With news of ITV's plans to make a new adaptation of Jane Austen's Pride and Prejudice, many Austen fans are already speculating on who will be cast in the leading roles. Personally, I don't believe anyone could ever top the BBC's 1995 version or Colin Firth and Jennifer Ehle as Elizabeth and Darcy, but I can't say I won't watch the new version. As always the case with a period drama, I'll be as interested in the producer's choice of filming locations as much as the actors, particularly when it comes to Mr Darcy's Pemberley.
While the 1995 version featured Lyme Park in Cheshire, the 2005 film version was filmed at Chatsworth House, the Peak District home of the Duke of Devonshire. This was a natural choice for the film's producers as it's thought that Jane Austen actually modelled Darcy's estate on Chatsworth. Austen visited Chatsworth in 1811, while staying in nearby Bakewell. At the time of her visit, Austen was finishing work on Pride and Prejudice and drew inspiration from her travels around the Peak District. It's clear from her descriptions of Pemberley in the novel that her visit to Chatsworth left quite an impression.

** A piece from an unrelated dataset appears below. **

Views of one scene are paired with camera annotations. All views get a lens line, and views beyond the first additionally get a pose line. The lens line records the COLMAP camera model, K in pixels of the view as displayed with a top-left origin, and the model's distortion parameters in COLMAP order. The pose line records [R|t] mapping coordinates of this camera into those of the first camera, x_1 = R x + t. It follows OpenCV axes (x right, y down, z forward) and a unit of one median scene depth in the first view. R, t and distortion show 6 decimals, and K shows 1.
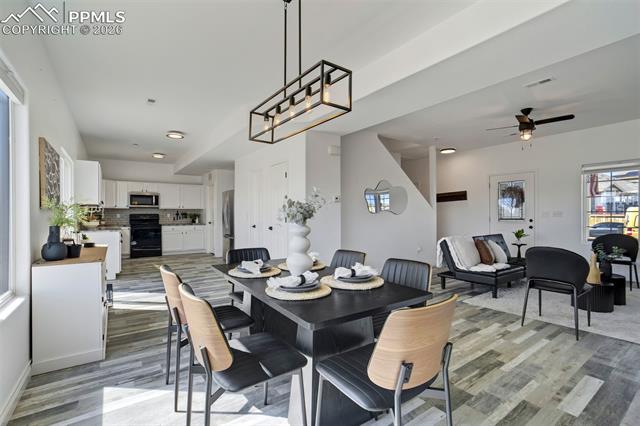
lens RADIAL K [[300.9, 0, 321.3], [0, 300.9, 217.0], [0, 0, 1]] dist [-0.041101, 0.021593]
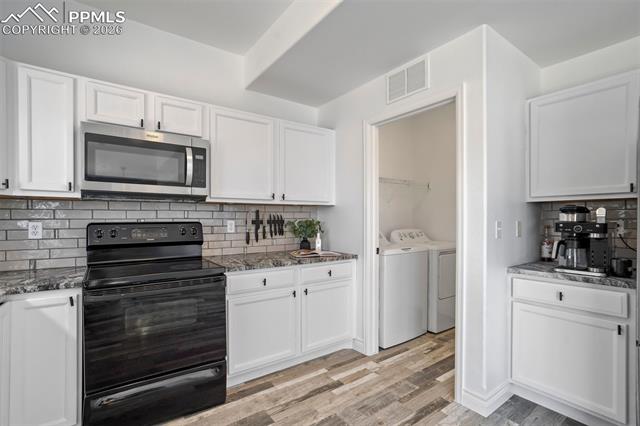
lens RADIAL K [[300.9, 0, 321.3], [0, 300.9, 217.0], [0, 0, 1]] dist [-0.041101, 0.021593]
pose [[0.999582, 0.006674, 0.028143, -0.468684], [-0.006336, 0.999907, -0.012070, -0.012181], [-0.028221, 0.011887, 0.999531, 0.763811]]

In Chapter 43 of Pride and Prejudice, Elizabeth Bennet visits Pemberley while touring the Peak District with her aunt and uncle and is instantly taken with the house and its surroundings:
"Elizabeth's mind was too full for conversation, but she saw and admired every remarkable spot and point of view. They gradually ascended for half a mile, and then found themselves at the top of a considerable eminence, where the wood ceased, and the eye was instantly caught by Pemberley House, situated on the opposite side of a valley, into which the road, with some abruptness, wound. It was a large, handsome, stone building, standing well on rising ground, and backed by a ridge of high woody hills; and in front, a stream of some natural importance was swelled into greater, but without any artificial appearance. Its banks were neither formal, nor falsely adorned. Elizabeth was delighted. She had never seen a place for which nature had done more, or where natural beauty had been so little counteracted by an awkward taste. They were all of them warm in their admiration; and at that moment she felt that to be mistress of Pemberley might be something!"
After visiting Mr Darcy's estate, Elizabeth really starts to appreciate the man, lamenting that she might have been mistress of all this. A closer reading tells us that she's not just in love with his property, but the way that his house complements nature and vice versa. Basically, Mr Darcy is not just a man of wealth, but one of substance. But looking at Pemberley (Chatsworth), who could blame her for swooning over his house!
In the story, Elizabeth is eager to leave Pemberley after an awkward encounter with Mr Darcy. Luckily, visitors to Chatsworth today needn't rush off after touring the property. In fact, they're quite welcome to make themselves at home at one of the estate's many holiday properties. Although you can't actually stay in Chatworth House itself, there are several options scattered across this sprawling estate. Visitors can choose from converted barns, renovated farm houses, charming cottages or even a 16th Century hunting tower, offering splendid views of the grounds.